Progress for women in corporate America isn’t just slow—it’s stalled, according to new research from LeanIn.Org and McKinsey & Co. For women of color, and for black women executives especially, it’s even worse.
The stats laid out in Women in the Workplace 2018 are appalling:
- Only one in 25 C-suite leaders is a woman of color
- Four in 10 black women never have interactions with senior leaders about their work
- For every 100 men promoted to manager, only 60 black women are
- Black women and lesbian women experience microaggressions at a higher rate than women overall, at 69% and 71%, respectively
Perhaps most glaring is the lack of support black women receive from their managers. Says the study:
Black women are far less likely to get help navigating organizational politics and balancing work and personal lives, and managers are less likely to promote their accomplishments. The same dynamic holds true for access to managers: only about a third of black women socialize with their manager outside of work, compared to about half of white women.
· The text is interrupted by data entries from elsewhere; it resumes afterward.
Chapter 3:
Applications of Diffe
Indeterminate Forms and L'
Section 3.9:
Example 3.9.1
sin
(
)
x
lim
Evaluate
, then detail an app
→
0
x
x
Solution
In fact, the research notes that black women actually receive the least support, with fewer black women than white women, Asian women, Latina women, lesbian women, and—of course—men reporting that their manager provides the resources they need to succeed.
“I would like a manager who respects and values my opinions, especially in my realm of expertise. I’d love to be asked, ‘What are your thoughts?’ Or, ‘We’re having this meeting. Can I pull you in on this?’ But that doesn’t happen,” says one of the black women interviewed for the study. Adds another: “My manager doesn’t help me with workplace politics. She tells me I should stay quiet.”
The report, which uses pipeline data and HR practices from 279 companies plus surveys of 64,000 employees, shows that corporate America has a long way to go when it comes to the inclusion and advancement of black women executives.
“The business case for diversity is clear. Research shows it leads to better performance, more innovation, and stronger economic growth. Still, year after year, the gender gap in corporate America remains,” said Sheryl Sandberg, COO of Facebook and founder of LeanIn.Org, in a statement.
“Improving the representation of women is the right thing to do and the smart thing to do,” Sandberg continued. “Women are leaning in. Companies need to lean in, too.”